There is not much hope, but if nothing else, people can vote for what is right. You can vote against this continual corporate crusade against working-class people. You can vote for your integrity, your worth, your beliefs.

Do not let Gannett win. Vote for yourselves, which means: vote against Gannett's lousy draining people-sucking policies.

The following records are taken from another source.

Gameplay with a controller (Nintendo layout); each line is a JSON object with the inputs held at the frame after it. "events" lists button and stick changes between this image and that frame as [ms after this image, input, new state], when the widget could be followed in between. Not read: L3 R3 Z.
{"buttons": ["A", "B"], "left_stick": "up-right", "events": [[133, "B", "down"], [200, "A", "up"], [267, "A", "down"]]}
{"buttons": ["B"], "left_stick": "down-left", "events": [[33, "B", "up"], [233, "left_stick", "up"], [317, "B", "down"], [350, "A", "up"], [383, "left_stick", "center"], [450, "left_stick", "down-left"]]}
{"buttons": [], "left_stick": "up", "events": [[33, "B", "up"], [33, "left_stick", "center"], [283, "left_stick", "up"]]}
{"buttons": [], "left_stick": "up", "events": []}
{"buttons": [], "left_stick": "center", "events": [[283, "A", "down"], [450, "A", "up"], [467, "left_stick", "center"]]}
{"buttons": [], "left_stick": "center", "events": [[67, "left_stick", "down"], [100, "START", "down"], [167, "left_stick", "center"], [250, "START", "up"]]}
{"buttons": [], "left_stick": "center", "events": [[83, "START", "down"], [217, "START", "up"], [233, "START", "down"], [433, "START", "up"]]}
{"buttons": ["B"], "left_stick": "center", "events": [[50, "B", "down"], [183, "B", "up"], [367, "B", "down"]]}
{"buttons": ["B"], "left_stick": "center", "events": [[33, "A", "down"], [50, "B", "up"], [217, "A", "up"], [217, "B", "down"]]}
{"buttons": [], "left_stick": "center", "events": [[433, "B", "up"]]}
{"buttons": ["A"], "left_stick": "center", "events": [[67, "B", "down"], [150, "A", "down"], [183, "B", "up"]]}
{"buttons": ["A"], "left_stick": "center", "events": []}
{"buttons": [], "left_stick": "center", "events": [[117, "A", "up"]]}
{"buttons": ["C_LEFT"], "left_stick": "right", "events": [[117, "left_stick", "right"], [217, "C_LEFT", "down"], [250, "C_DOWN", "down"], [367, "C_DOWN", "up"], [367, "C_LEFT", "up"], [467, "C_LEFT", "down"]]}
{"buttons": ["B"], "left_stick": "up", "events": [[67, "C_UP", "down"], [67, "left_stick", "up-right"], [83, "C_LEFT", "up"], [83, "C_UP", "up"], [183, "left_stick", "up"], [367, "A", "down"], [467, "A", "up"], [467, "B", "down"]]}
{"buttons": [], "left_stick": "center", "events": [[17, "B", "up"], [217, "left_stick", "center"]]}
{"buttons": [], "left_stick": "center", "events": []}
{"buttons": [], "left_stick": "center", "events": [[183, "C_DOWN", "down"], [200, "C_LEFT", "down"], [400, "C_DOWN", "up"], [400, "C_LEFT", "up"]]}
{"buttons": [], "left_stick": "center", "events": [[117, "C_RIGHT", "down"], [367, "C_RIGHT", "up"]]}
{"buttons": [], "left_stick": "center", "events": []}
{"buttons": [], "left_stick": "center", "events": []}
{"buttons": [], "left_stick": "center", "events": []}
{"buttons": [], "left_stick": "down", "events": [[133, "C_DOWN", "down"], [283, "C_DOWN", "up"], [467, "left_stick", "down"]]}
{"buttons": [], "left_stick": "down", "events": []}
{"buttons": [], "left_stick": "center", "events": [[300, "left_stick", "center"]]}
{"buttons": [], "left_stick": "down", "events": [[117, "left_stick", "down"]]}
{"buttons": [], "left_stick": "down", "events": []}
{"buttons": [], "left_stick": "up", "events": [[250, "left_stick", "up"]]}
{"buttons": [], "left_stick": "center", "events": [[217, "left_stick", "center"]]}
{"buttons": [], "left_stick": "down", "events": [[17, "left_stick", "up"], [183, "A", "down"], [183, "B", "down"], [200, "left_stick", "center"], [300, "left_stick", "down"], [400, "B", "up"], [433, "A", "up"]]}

Don't let them win; don't let them take 7 colleagues down. It will be you next. "There but for the grace of God, go we."

Vote No.

2009-08-24 21:37:38

EdS [unverified] said:

If the folks who are left at the Star were actually able stand up for themselves they would have left that sweatshop voluntarily long ago. They can prove me wrong with their vote, but I doubt that will happen.

2009-08-25 07:41:46

VladtheImpaler [unverified] said:

Amen, Ruth. All working at Gannett, especially the more "tenured", will be escorted out of the building eventually. Might as well go down swinging at the Wall Street thug. Have some dignity. Like men and women.

2009-08-25 07:43:23

John Flora [unverified] said:

As a 33-year reporter for The News and The Star who walked away from Gannett in October, 2000, I can tell you life after Gannett is fabulous.
Stop quibbling over the fine points of your slavery and vote with your feet. The Star stopped being a newspaper and became a newspaper factory long ago.
Gannett has leverage on you because you are psychologically "stuck" and think this is the only job you can ever have.
I assure you, it is not.
Be brave, think a new thought and get out.
Time is the only irreplaceable commodity that we have. Why waste it being miserable? Living well truly is the best revenge.
End of rant.

2009-08-25 10:07:15

Whitebeard [unverified] said:

John - Sounds to me like you said it all.